According to EPI’s Minimum Wage Issue Guide:
- The average minimum wage worker brings home more than half (54 percent) of his or her family’s weekly earnings.
- 76 percent of workers whose wages will be raised by the minimum wage increase are adults.
- 63 percent of workers who will benefit from an increase to $7.25 are women.
- A disproportionate share of minorities will benefit from a minimum wage increase. African Americans represent 11 percent of the total workforce, but are 18 percent of workers affected by an increase. Similarly, 14 percent of the total workforce is Hispanic, but Hispanics are 19 percent of workers affected by an increase
But even with the raise, the purchasing power of the minimum wage remains below its value during the 1960s and 1970s, according to EPI. After adjusting for inflation, the value of the new minimum wage is 17 percent lower than in the peak value year of 1968.
Because of the declining value of the minimum wage compared to other workers’ wages, today the minimum wage is 39 percent of the average hourly wage of production and non-supervisory workers, well below the ratio of the 1950s, 1960s and 1970s.
EPI also notes that minimum wage earners today are more educated, which is a good measure of productivity and “higher productivity—the capacity to produce more per hour worked—should allow these workers to earn higher wages.”
But the same corporate lobbyists that swarm Capitol Hill whenever minimum wage legislation is on the radar don’t speak for all business owners.
Margot Dorfman CEO of the U.S. Women’s Chamber of Commerce (USWCC) CEO says:
Now, more than ever, it’s imperative that employees are paid a fair minimum wage. It is an unsustainable and dangerous downward spiral to push American workers into poverty and expect taxpayers to pick up the bill for the consequences.
The coalition Business for a Fair Minimum Wage says a higher minimum wage is a “sound investment in the future of our communities.”
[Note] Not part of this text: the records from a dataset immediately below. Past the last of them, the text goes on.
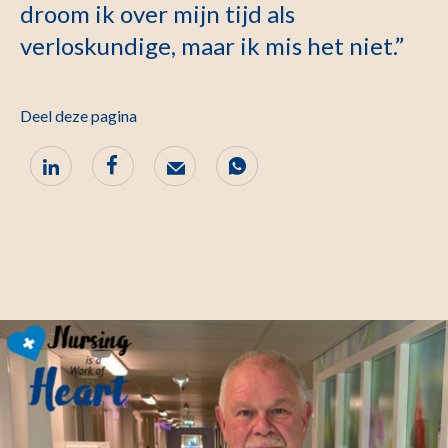
droom ik over mijn tijd als
verloskundige, maar ik mis het niet.”
Deel deze pagina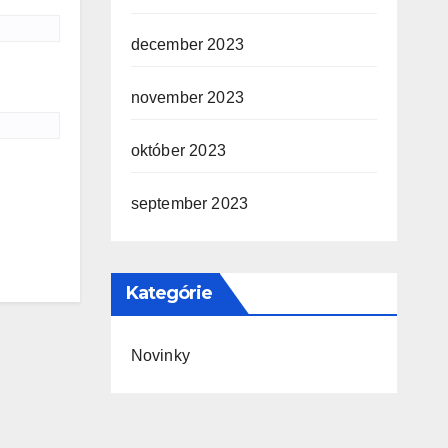
december 2023
november 2023
október 2023
september 2023
Kategórie
Novinky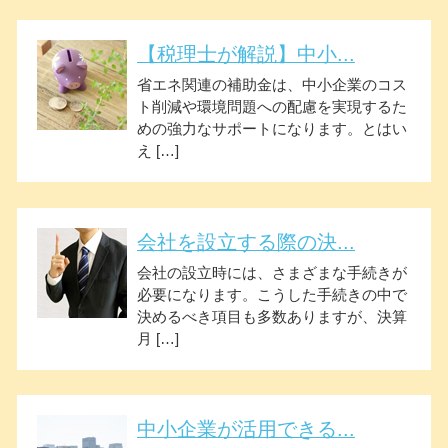
【税理士が解説】中小...
省エネ関連の補助金は、中小企業のコス
ト削減や環境問題への配慮を実現するた
めの強力なサポートになります。とはい
え […]
会社を設立する際の決...
会社の設立時には、さまざまな手続きが
必要になります。こうした手続きの中で
決めるべき項目も多数ありますが、決算
月 […]
中小企業が活用できる...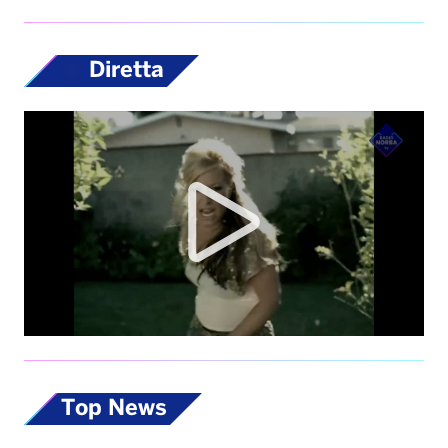
Diretta
Top News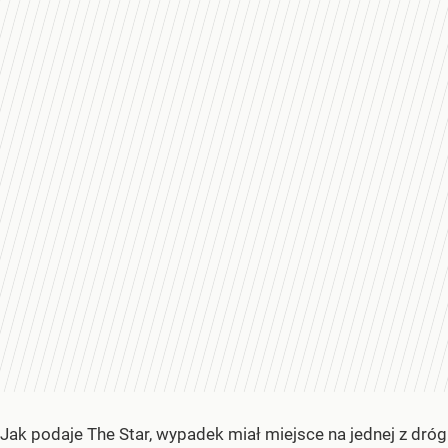
Jak podaje The Star, wypadek miał miejsce na jednej z dróg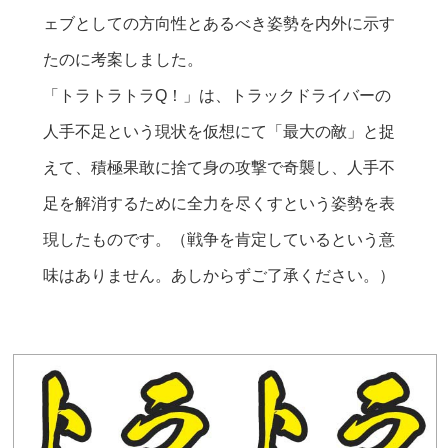
ェブとしての方向性とあるべき姿勢を内外に示す
たのに考案しました。
「トラトラトラQ！」は、トラックドライバーの
人手不足という現状を仮想にて「最大の敵」と捉
えて、積極果敢に捨て身の攻撃で奇襲し、人手不
足を解消するために全力を尽くすという姿勢を表
現したものです。（戦争を肯定しているという意
味はありません。あしからずご了承ください。）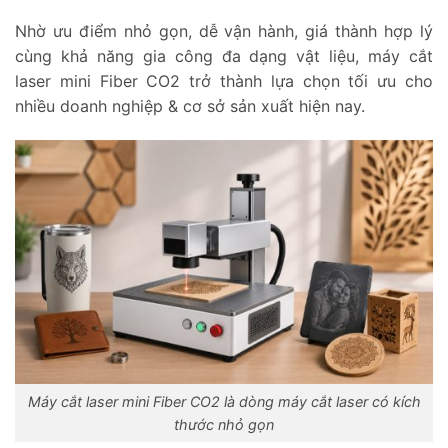
Nhờ ưu điểm nhỏ gọn, dễ vận hành, giá thành hợp lý
cùng khả năng gia công đa dạng vật liệu, máy cắt
laser mini Fiber CO2 trở thành lựa chọn tối ưu cho
nhiều doanh nghiệp & cơ sở sản xuất hiện nay.
Máy cắt laser mini Fiber CO2 là dòng máy cắt laser có kích
thước nhỏ gọn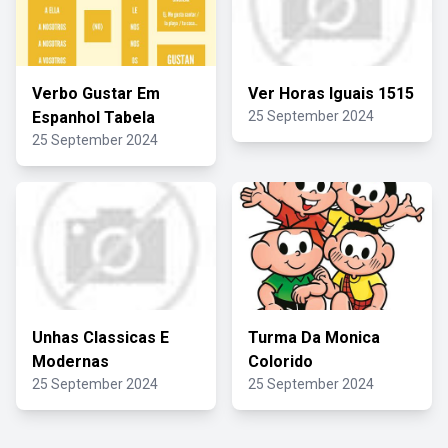
Verbo Gustar Em
Ver Horas Iguais 1515
Espanhol Tabela
25 September 2024
25 September 2024
Unhas Classicas E
Turma Da Monica
Modernas
Colorido
25 September 2024
25 September 2024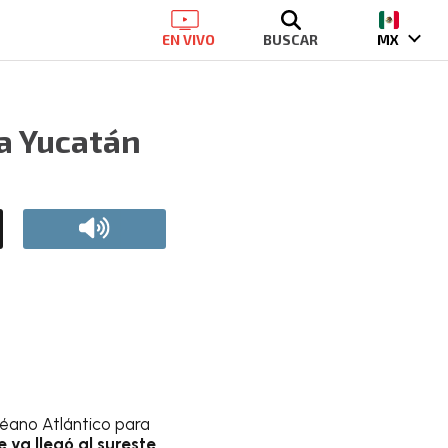
EN VIVO
BUSCAR
MX
 a Yucatán
céano Atlántico para
 ya llegó al sureste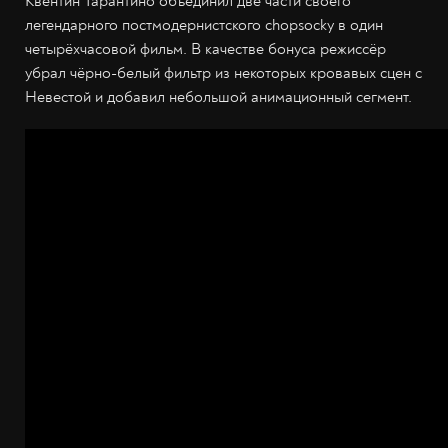
Квентин Тарантино объединил две части своего
легендарного постмодернистского chopsocky в один
четырёхчасовой фильм. В качестве бонуса режиссёр
убрал чёрно-белый фильтр из некоторых кровавых сцен с
Невестой и добавил небольшой анимационный сегмент.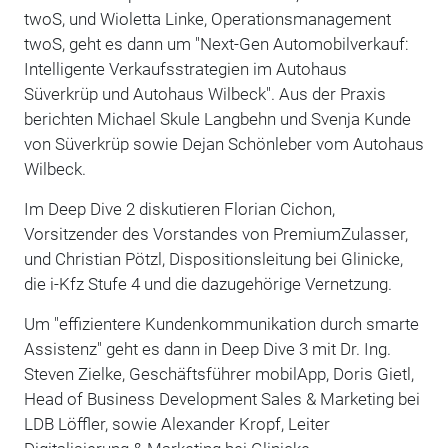
twoS, und Wioletta Linke, Operationsmanagement
twoS, geht es dann um "Next-Gen Automobilverkauf:
Intelligente Verkaufsstrategien im Autohaus
Süverkrüp und Autohaus Wilbeck". Aus der Praxis
berichten Michael Skule Langbehn und Svenja Kunde
von Süverkrüp sowie Dejan Schönleber vom Autohaus
Wilbeck.
Im Deep Dive 2 diskutieren Florian Cichon,
Vorsitzender des Vorstandes von PremiumZulasser,
und Christian Pötzl, Dispositionsleitung bei Glinicke,
die i-Kfz Stufe 4 und die dazugehörige Vernetzung.
Um "effizientere Kundenkommunikation durch smarte
Assistenz" geht es dann in Deep Dive 3 mit Dr. Ing.
Steven Zielke, Geschäftsführer mobilApp, Doris Gietl,
Head of Business Development Sales & Marketing bei
LDB Löffler, sowie Alexander Kropf, Leiter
Higher wages benefit business by increasing consumer purchasing power, reducing costly employee turnover, raising productivity, and improving product quality, customer satisfaction and company reputation.
Says Sweeney:
In today’s economy, nearly everyone deserves a break. As we bail out banks and corporate CEOs to the tune of billions of dollars, it’s time for those at the bottom of the pay scale to get a fair shake. The minimum wage is still far below what it takes for families to survive, but today’s increase moves us closer to a healthier economy that works for everyone.